Industrial software group Aveva rallied 4.2% to £34.14 even as it reported a 63% slump in annual profit after the pandemic hits sales in the first half.
Aveva nevertheless upped its dividend by 1% to 23.5p per share, citing a second-half sales recovery that had limited a full-year fall in revenue to just 1.4%.
Engineering group Smiths fell 1.2% to £15.41 on announcing that chief executive Andy Reynolds Smith had stood down with immediate effect and been replaced by former 3M executive Paul Keel.
The change had been 'mutually agreed as the right time to provide new leadership as Smiths enters into its next growth phase,' the company said.
Military gas-mask maker Avon Rubber fell 1.6% to £32.16 despite hiking its interim dividend 30% to 14.3c per share, having swung to a first-first-half profit.

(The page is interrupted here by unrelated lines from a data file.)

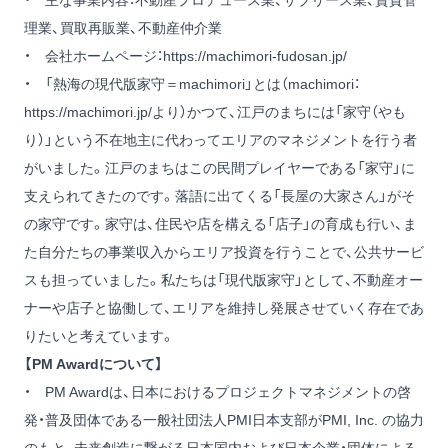
・ 主な事業内容：不動産プロデュース業、サブリース業、賃貸管
理業、買取再販業、不動産仲介業
・ 会社ホームページ：
https://machimori-fudosan.jp/
・ 「熱海の現代版家守＝machimori」とは（machimori：
https://machimori.jp/
より）かつて、江戸のまちには「家守（やも
り）」という不在地主に代わってエリアのマネジメントを行う者
がいました。江戸のまちはこの民間プレイヤーである「家守」に
支えられてきたのです。落語に出てくる「長屋の大家さん」がそ
の家守です。家守は、住民や店を構える「店子」の育成も行い、ま
た自分たちの事業収入からエリア投資を行うことで、公共サービ
スも担っていました。私たちは「現代版家守」として、不動産オー
ナーや店子と協働して、エリアを維持し発展させていく存在であ
りたいと考えています。
【PM Awardについて】
・ PM Awardは、日本におけるプロジェクトマネジメントの啓
発・普及団体である一般社団法人PMI日本支部がPMI, Inc. の協力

Avon Rubber also announced that it would change its name to Avon Protection in the second half.
London West End property group Shaftesbury was broadly unchanged at 598.48p after it booked a deeper first-half loss as the pandemic hurt retail footfall, squeezing rental income and lowering asset valuations.
On a brighter note, Shaftesbury said footfall and spending were recovering as lockdowns ease. It declared an interim dividend of 2.4p per share.

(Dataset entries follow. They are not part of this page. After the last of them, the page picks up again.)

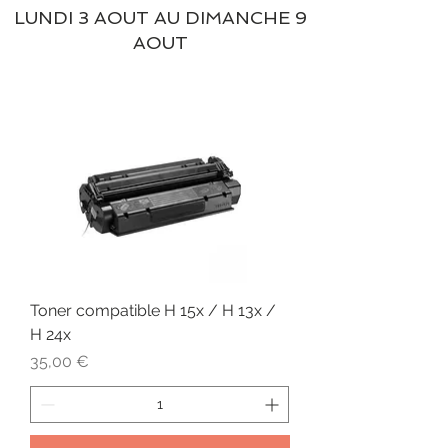
LUNDI 3 AOUT AU DIMANCHE 9
AOUT
Toner compatible H 15x / H 13x /
H 24x
Prix
35,00 €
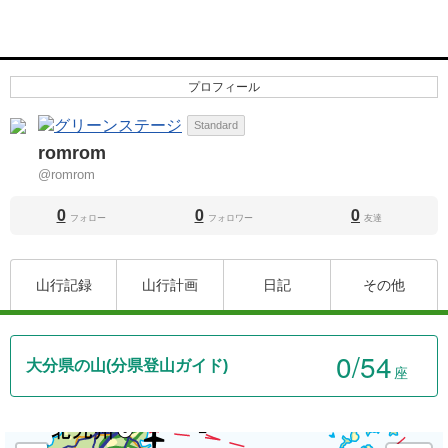
プロフィール
Standard
romrom
@romrom
0
0
0
フォロー
フォロワー
友達
山行記録
山行計画
日記
その他
0
/54
大分県の山(分県登山ガイド)
座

Infrastructure group Hill & Smith climbed 1.6% to £15.28 as its revenue rose 10% in the first four months of the year, alongside an improvement in operating profit. Wagamama owner Restaurant Group firmed 2.5% to 131.6p on announcing that it had seen a 'very encouraging' recovery in sales since UK lockdowns eased.
In the five weeks to 16 May, Wagamama sites traded at about 85% of comparable 2019 sales levels, pub division sales also at about 85% and leisure division sales at about 60%.
Infant merchandise retailer Mothercare was broadly unchanged at 16.42p after it guided for a small underlying operating profit for the full year, even as its sales slumped 40%.
Mothercare had previously forecast a small loss at the underlying earnings before interest, tax, depreciation and amortisation level for the year through 27 March.
Fashion retailer Ted Baker added 0.5% to 180.94p, having secured an extension to its revolving credit facility with its existing lending syndicate to November 2023 with amended covenants.
Equipment and plant hire company Speedy Hire shed 4.3% to 77.55p as it booked a 21% drop in annual profit but resumed its dividend, citing a strong recovery in the second half.